Pocket Gadda Encyclopedia
Edited by Federica G. Pedriali

Sogno

Federico Bertoni

Innanzitutto, un dato quantitativo: Gadda (il Gadda scrittore, certo) sogna poco: in tutta la sua opera narrativa si registrano soltanto cinque sogni, due dei quali sono varianti di uno stesso segmento onirico. Il dato può stupire, se si pensa alla sua conoscenza di Freud e alla lucida ostinazione con cui si è introdotto nei più segreti, notturni, torbidi meandri della mente umana. Eppure non bisogna dimenticare che Gadda, soprattutto agli inizi, era animato da una vera e propria «fissazione realistica» (Gadda 1993b: 133), da una maniacale istanza mimetica che si opponeva a tutto quanto fosse fuga, abbandono, travestimento, falsità, retorica, menzogna. E anche una certa idea di sogno, generica, vaga, palesemente prefreudiana, poteva ricadere nell’ambito di quella falsificazione della vita così energicamente osteggiata. In questo senso, è ovvio, la cronologia segna uno spartiacque essenziale.

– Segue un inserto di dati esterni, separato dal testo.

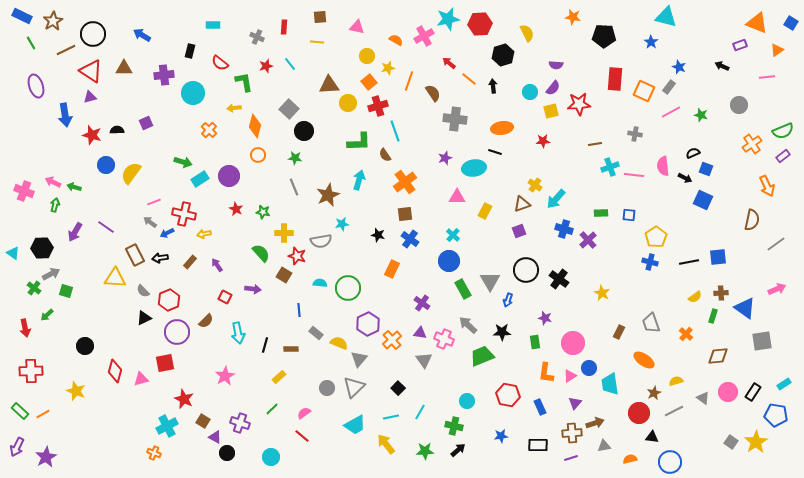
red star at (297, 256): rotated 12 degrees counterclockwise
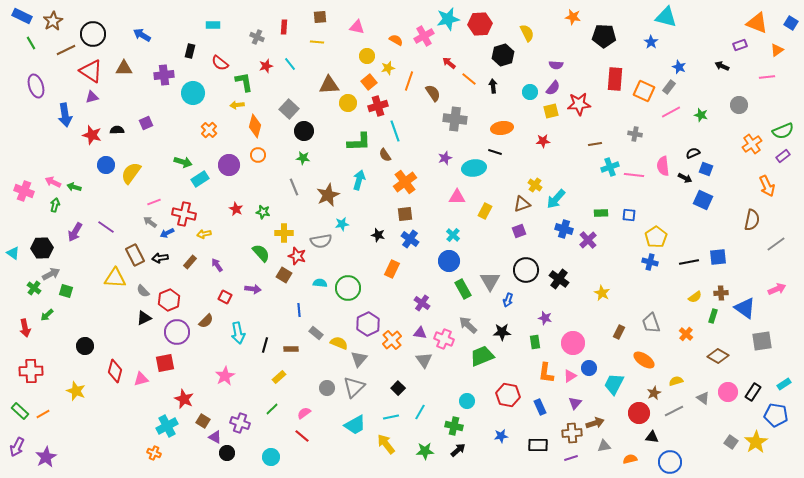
purple triangle at (90, 97): moved 2 px right
yellow arrow at (234, 108): moved 3 px right, 3 px up
green star at (295, 158): moved 8 px right
purple circle at (229, 176): moved 11 px up
brown diamond at (718, 356): rotated 35 degrees clockwise
cyan trapezoid at (610, 384): moved 4 px right; rotated 35 degrees clockwise
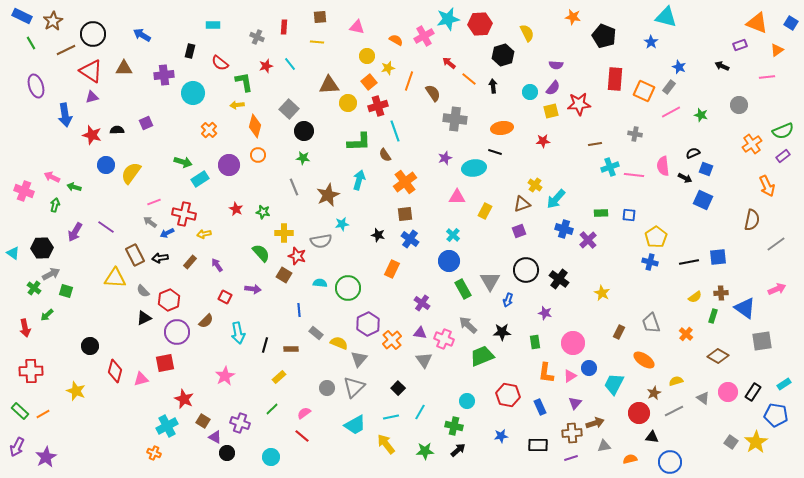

Nel 1927, Gadda pubblica, su Solaria, I viaggi, la morte, un lungo saggio sui poeti simbolisti francesi che si apre, appunto, con una riflessione sul sogno. È un’idea di sogno che non ha ancora nulla a che fare con quel fenomeno psichico dotato di autonomia, valore e significato con cui Gadda dovrà fare i conti più tardi. Il sogno, per lui, sembra piuttosto un’opzione esistenziale, un atteggiamento in fondo consolatorio che porta a fuggire la realtà morale, a intraprendere un voyage verso l’ignoto, a imbarcarsi su un bateau ivre trascinato dalla corrente. Il sogno è insomma una non-vita, una corsa verso un «tragico nulla», un sistema di negazioni che possiamo articolare in alcuni assiomi:

1) Il sogno è oblio del mondo: «sottrae i suoi eventi alle riprove categoriche della realtà. Nel non essere del sogno ci è consentito dimenticare i vincoli onde la realtà grava ogni singolo fatto»;

2) Il sogno abolisce il tempo: «La distruzione di questi vincoli fa che l’inesorabile imperio del tempo venga nel sogno eluso e come dimenticato a sua volta»;

3) Il sogno sopprime la logica, come nell’immaginario infantile: quando «il meccanismo segreto della conseguenza era non soltanto ignoto, ma volutamente ignorato»;

4) Il sogno disgrega il soggetto: «In questo dileguare verso i fuochi misteriosi del sogno è smarrito il senso di un io centrale coordinatore a cui sia riferibile ogni parte della realtà nota» (SGF I 561-62).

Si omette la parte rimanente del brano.